Posted by Sam Fenny - Memes and headline comments by David Icke Posted on 22 June 2023

Could AI make legal rulings in the future? ‘Robot judges’ may replace humans in deciding ‘minor’ court disputes, Master of the Rolls Geoffrey Vos says

Robot judges powered by Artificial Intelligence could be used to make court rulings, one of the country’s most senior law lords has declared.

Master of the Rolls Sir Geoffrey Vos believes the emerging technology may be utilised in the future to decide low level cases.

The judge thinks AI programmes and machines could be the perfect way to makes some decisions.

But Sir Geoffrey says humans will still be needed for appeals or really serious offences before the courts.

The comments – made to the Law and Technology Conference – may alarm those concerned at the rise of AI.

Numerous sectors are feeling the pinch from the systems replacing human workers and inputs.

Sir Geoffrey said: ‘I have already said that I have no doubt that lawyers will not be able to stand aside from the uses of generative AI.

‘Clients will insist that all tools available are at least considered for application within the delivery of legal services.

‘But will judicial decisions be taken by machines rather than judges? As many of you will know, we are introducing in England and Wales a digital justice system that will allow citizens and businesses to go online to be directed to the most appropriate online pre-action portal or dispute resolution forum. That digital justice system will ultimately culminate at the end of what I regard as a “funnel” in the online court process that is already being developed for pretty well all civil, family and tribunal disputes.

‘I believe that it may also, at some stage, be used to take some (at first, very minor) decisions.

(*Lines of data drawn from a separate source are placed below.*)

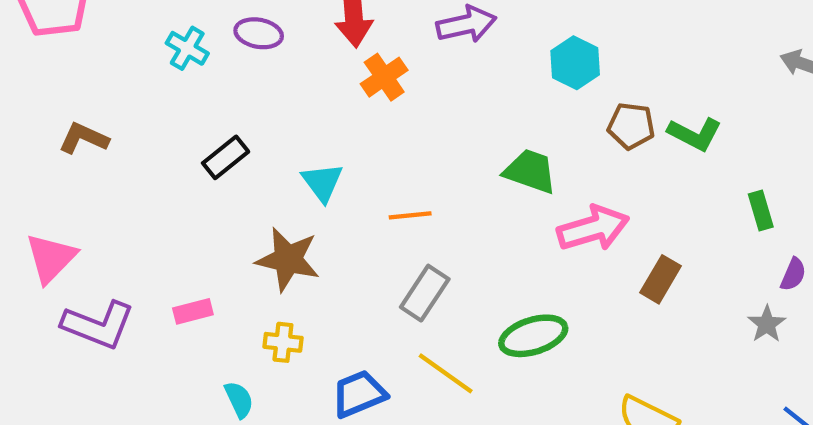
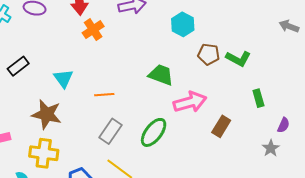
green rectangle: (761, 210) -> (258, 98), moved
green ellipse: (533, 336) -> (154, 132), moved, turned -36
yellow cross: (283, 342) -> (44, 153), size x1.6

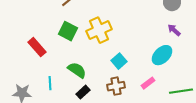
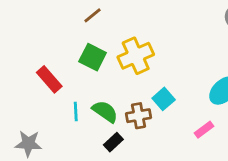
cyan line: (50, 83) -> (76, 111), moved
brown cross: (116, 86) -> (139, 116), moved

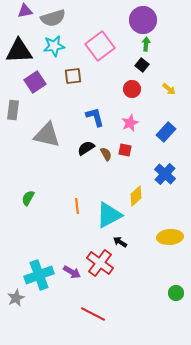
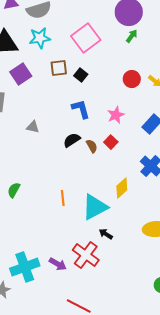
green arrow: (146, 44) -> (132, 36), turned 32
black square: (142, 65) -> (81, 75), moved
red circle: (132, 89) -> (132, 79), moved
gray triangle: (47, 135) -> (33, 127), size x0.5
red square: (125, 150) -> (111, 142), turned 32

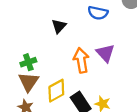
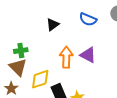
purple triangle: (105, 53) -> (88, 55), turned -30
brown triangle: (29, 82) -> (18, 67), turned -30

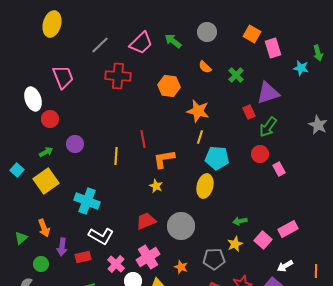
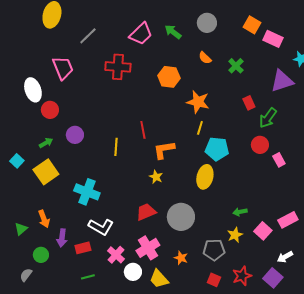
gray line: (100, 45) -> (88, 36), moved
pink rectangle: (273, 48) -> (273, 39), turned -48
purple triangle: (268, 93) -> (282, 81), moved

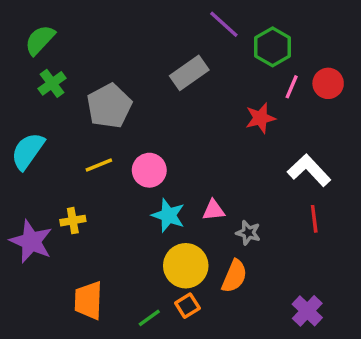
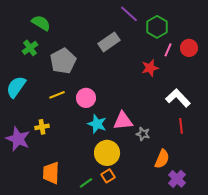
green semicircle: (40, 40) -> (41, 23), moved, turned 78
pink triangle: (213, 210) -> (123, 121), size x1.5
orange semicircle: (234, 276) -> (162, 159), moved

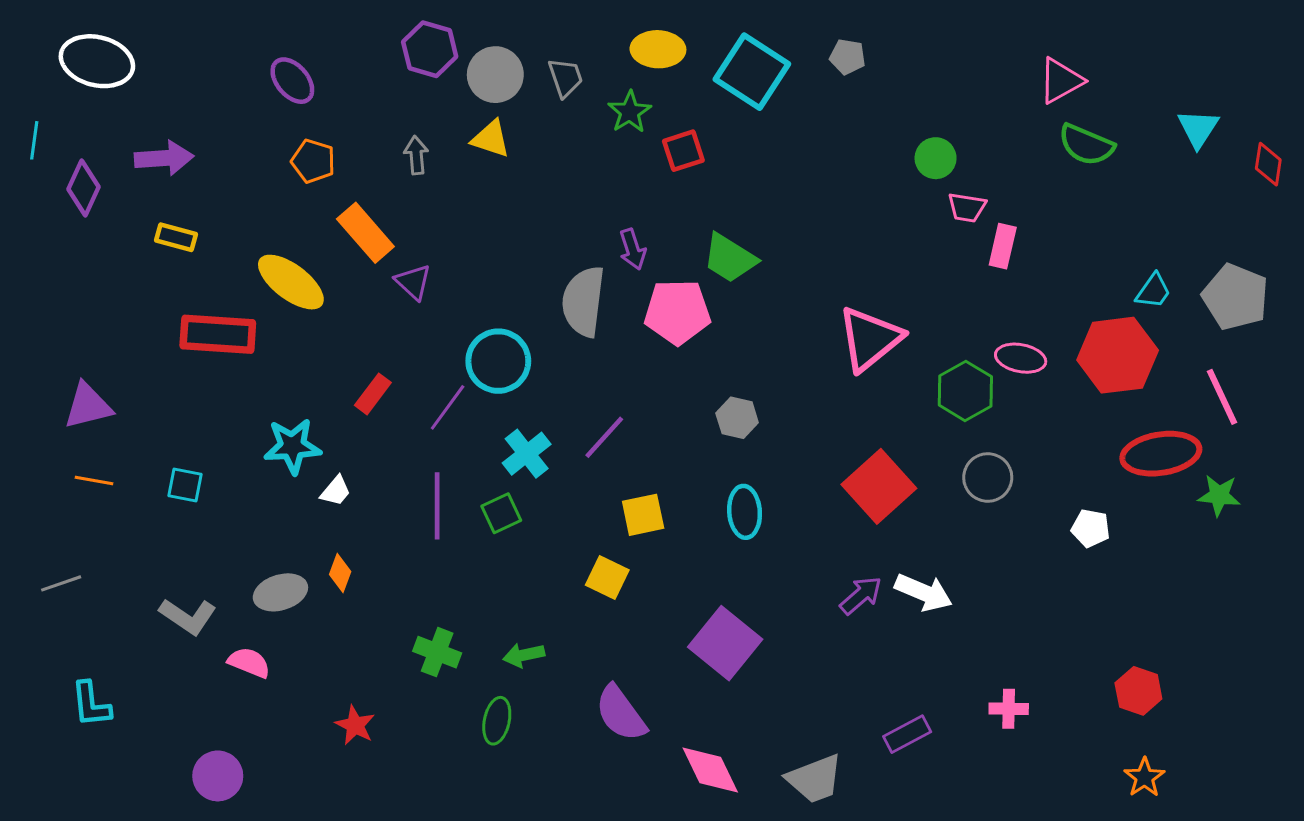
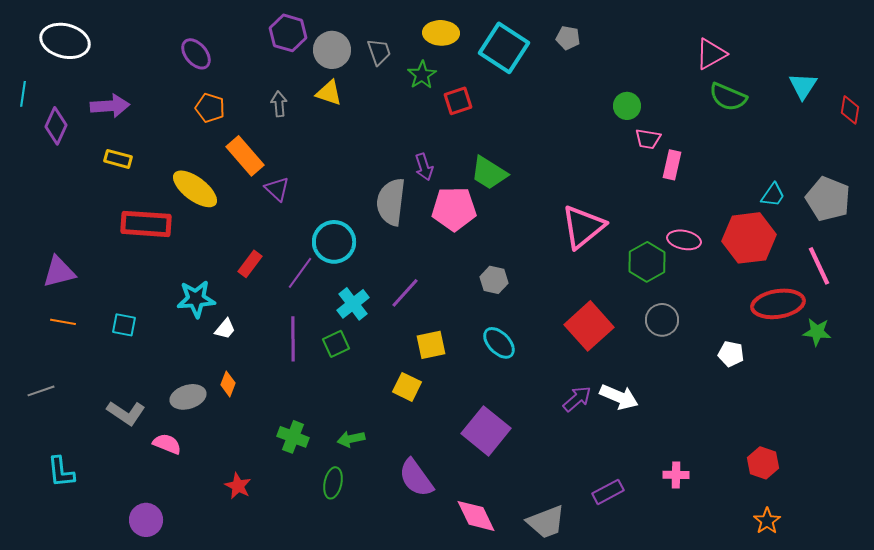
cyan ellipse: (745, 512) -> (499, 343), turned -40

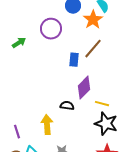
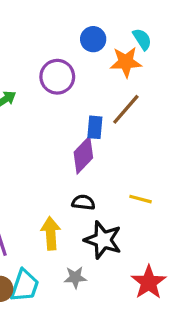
orange star: (93, 20) -> (126, 62), turned 30
purple diamond: (84, 88) -> (83, 155), moved
black star: (106, 124) -> (103, 240), moved

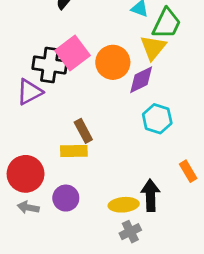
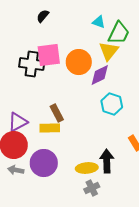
pink square: (73, 53) -> (49, 55), turned 30
purple triangle: (30, 92) -> (18, 122), moved
purple circle: (66, 198) -> (44, 163), size x1.4

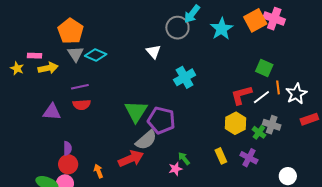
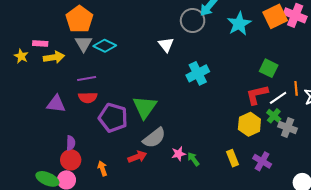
green square: (264, 68) -> (269, 68), moved
purple pentagon: (161, 120) -> (113, 118), moved
green cross: (259, 132) -> (274, 116), moved
red arrow: (131, 159) -> (137, 157), size x0.7
pink star: (175, 169) -> (179, 154), moved

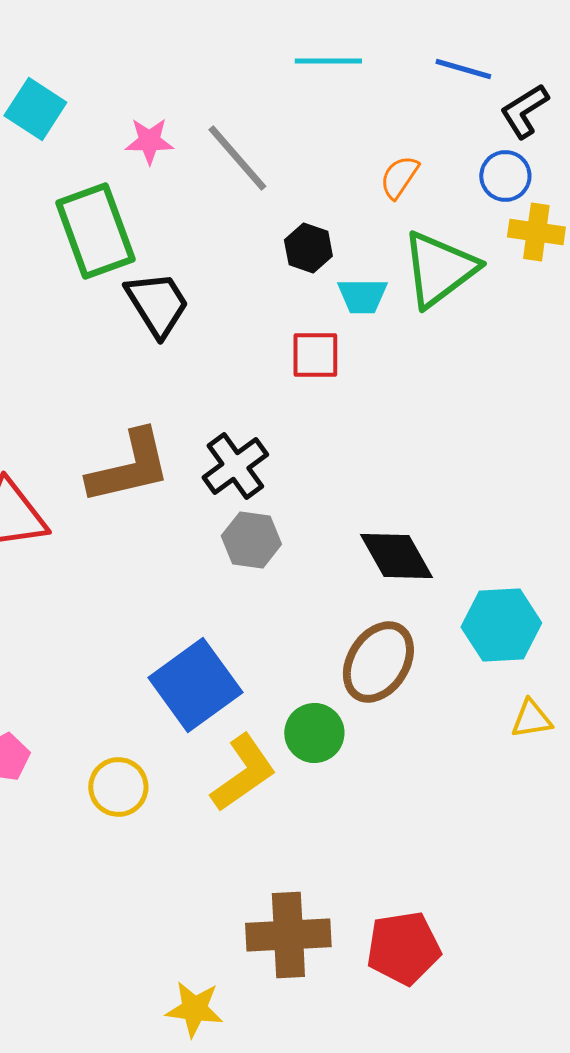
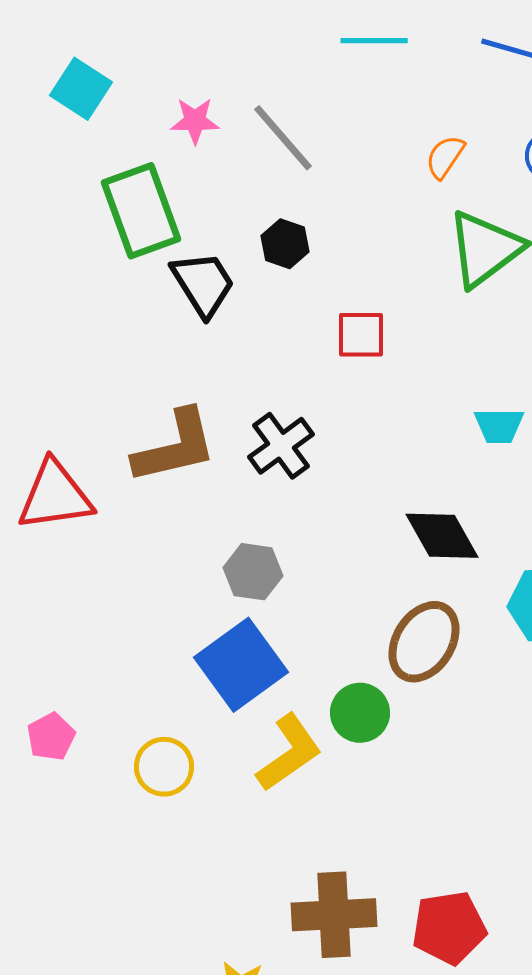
black hexagon: (308, 248) -> (285, 244), moved
cyan trapezoid: (362, 296) -> (499, 426), moved
gray hexagon: (251, 540) -> (253, 572), moved

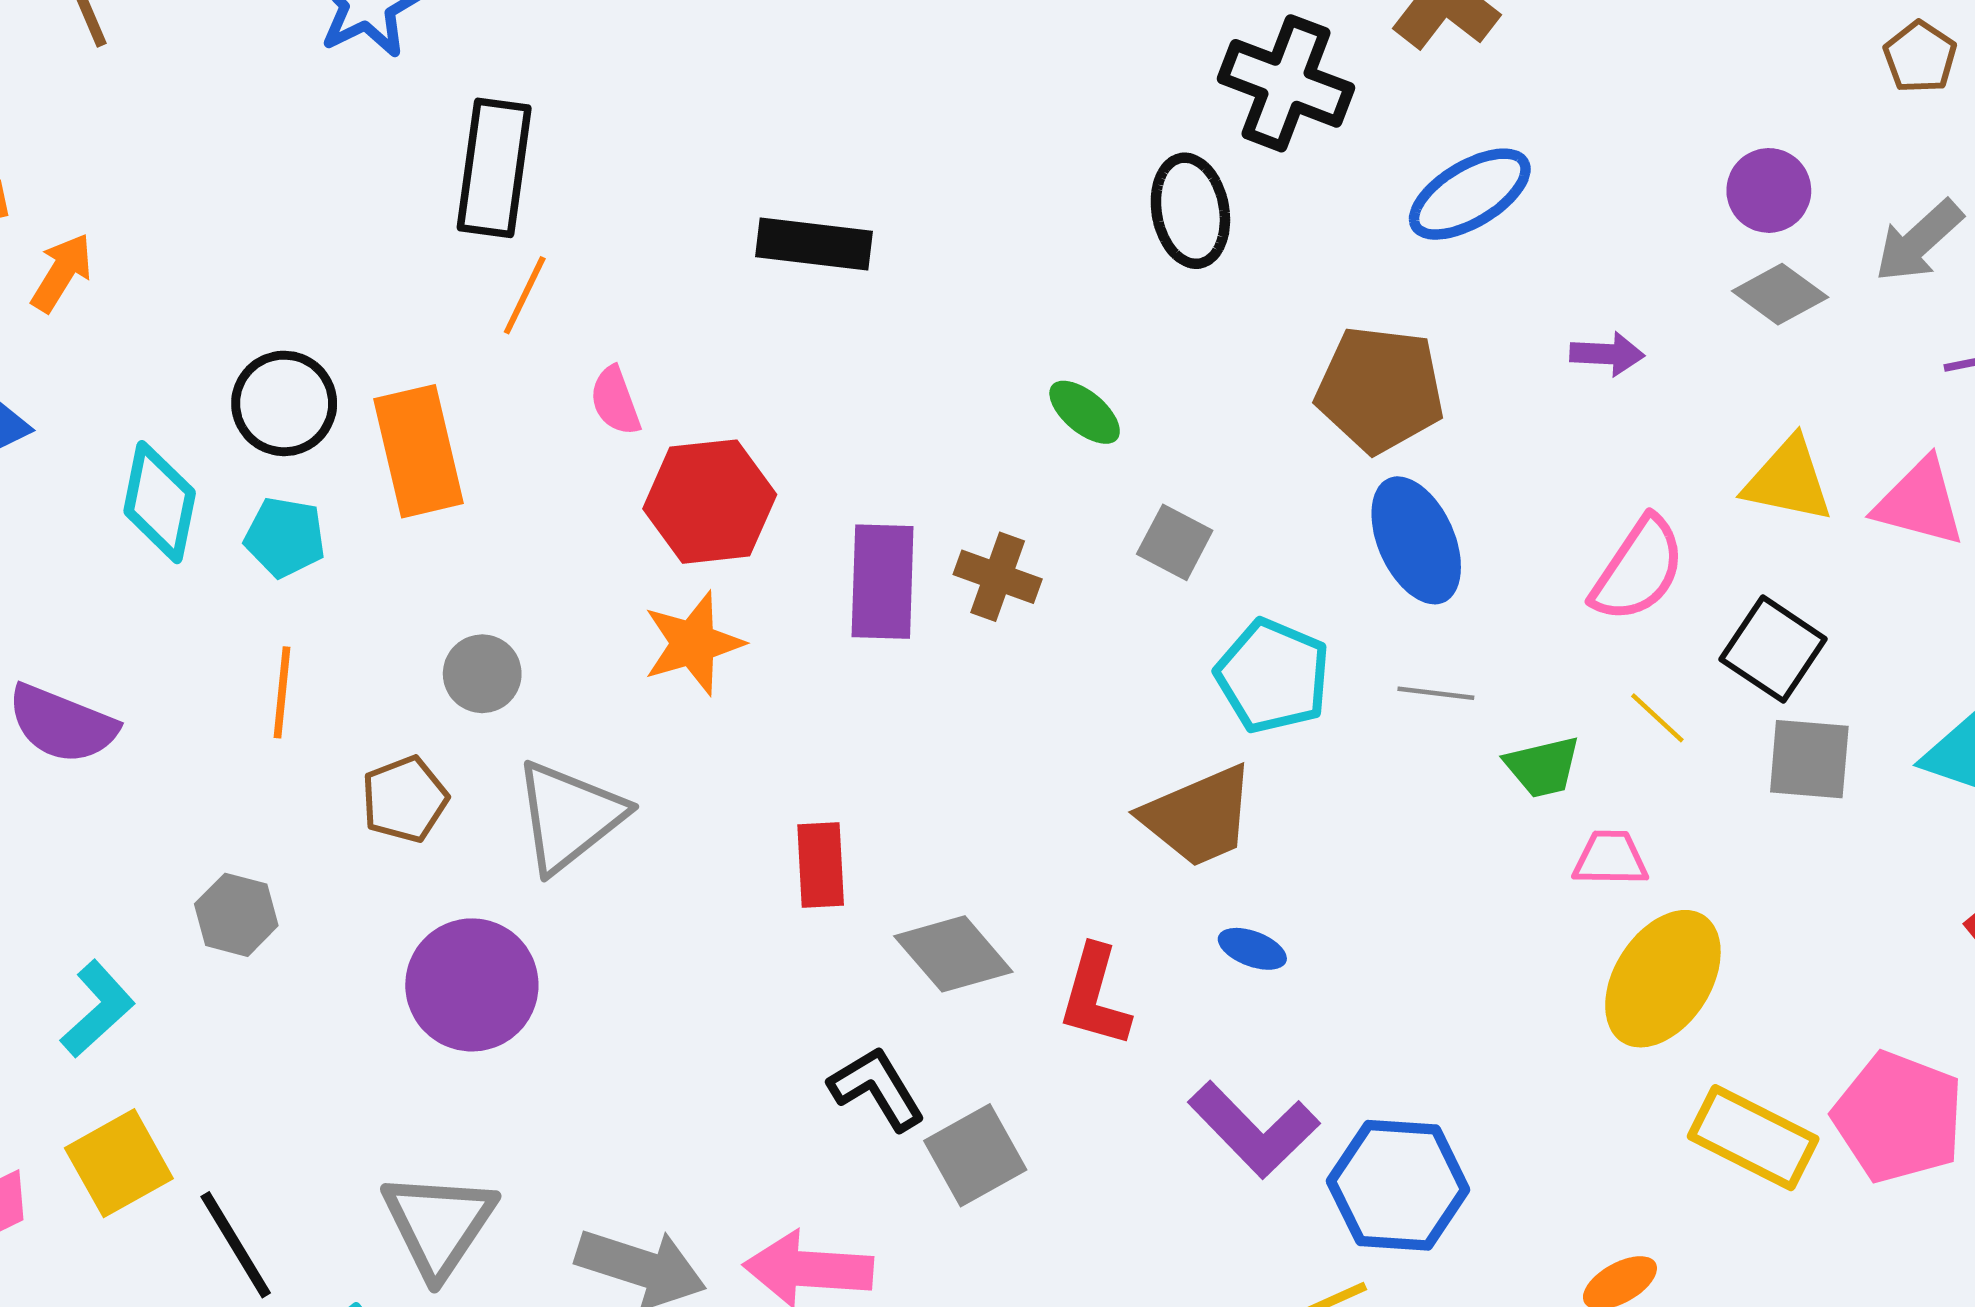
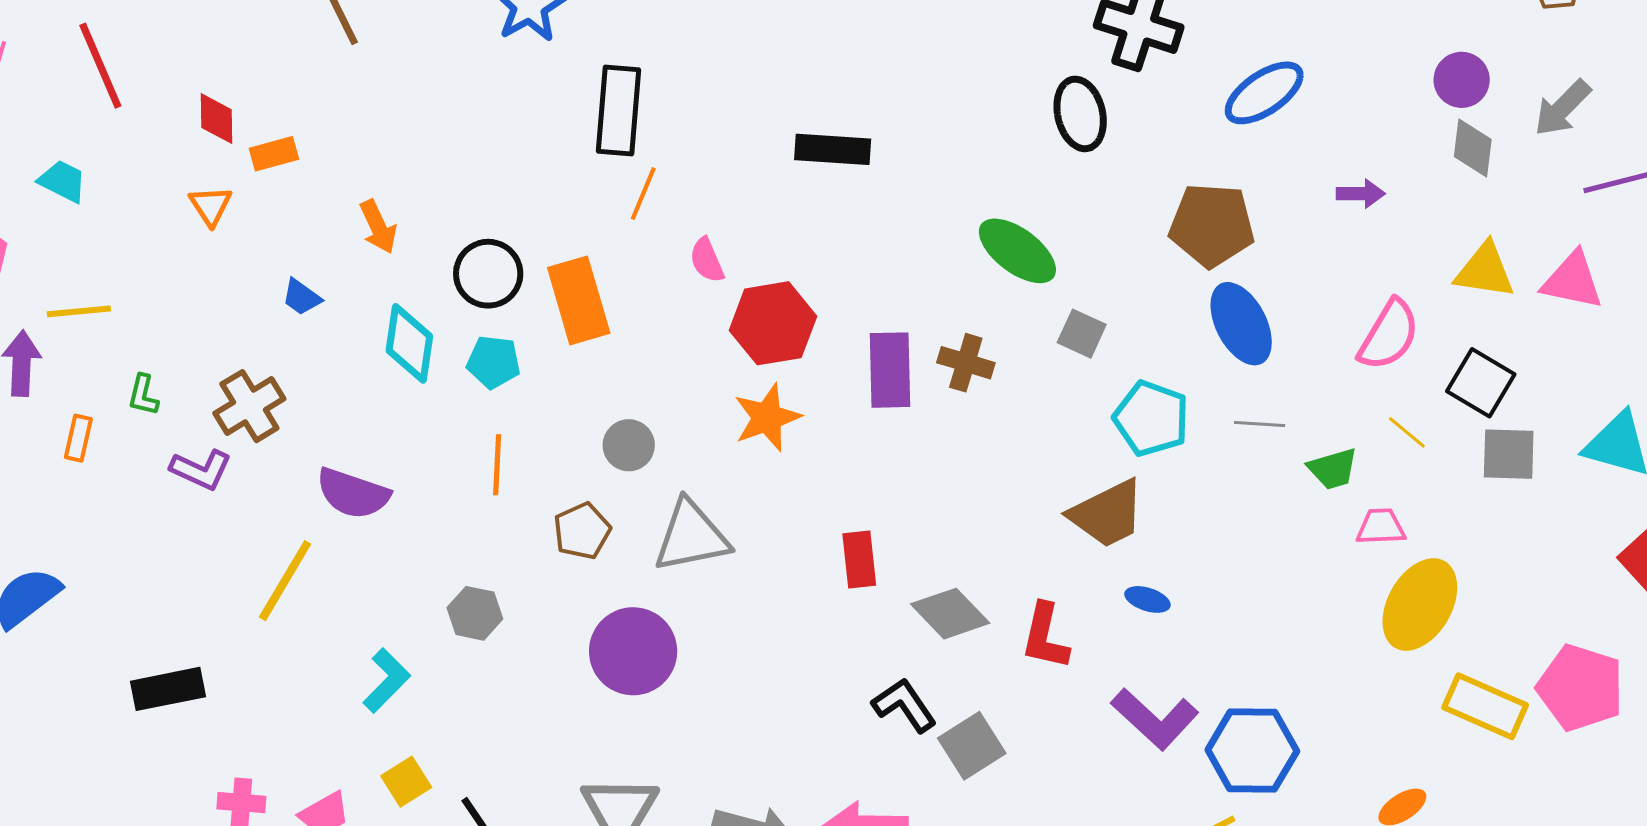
orange arrow: (62, 273) -> (378, 227), moved, turned 126
gray diamond: (1780, 294) -> (1473, 148), turned 64
green ellipse: (1085, 412) -> (1017, 251), size x1.6
gray triangle: (569, 816) -> (691, 536), turned 30
yellow square: (119, 1163) -> (406, 782), size x0.7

The controls that will be required are (a) for the parties to know what decisions are taken by judges and what by machines, and (b) for there always to be the option of an appeal to a human judge.’

But while Sir Geoffrey believes that technology could be the future for the judiciary he admits there are limits to his use.

He stressed that he did not think the public would accept robotic judgements of cases involving children or very serious offences.

The justice added: ‘The limiting feature for machine-made decisions is likely to be the requirement that the citizens and businesses that any justice system serves have confidence in that system.

‘There are some decisions – like for example intensely personal decisions relating to the welfare of children – that humans are unlikely ever to accept being decided by machines.

‘But in other kinds of less intensely personal disputes, such as commercial and compensation disputes, parties may come to have confidence in machine made decisions more quickly than many might expect.’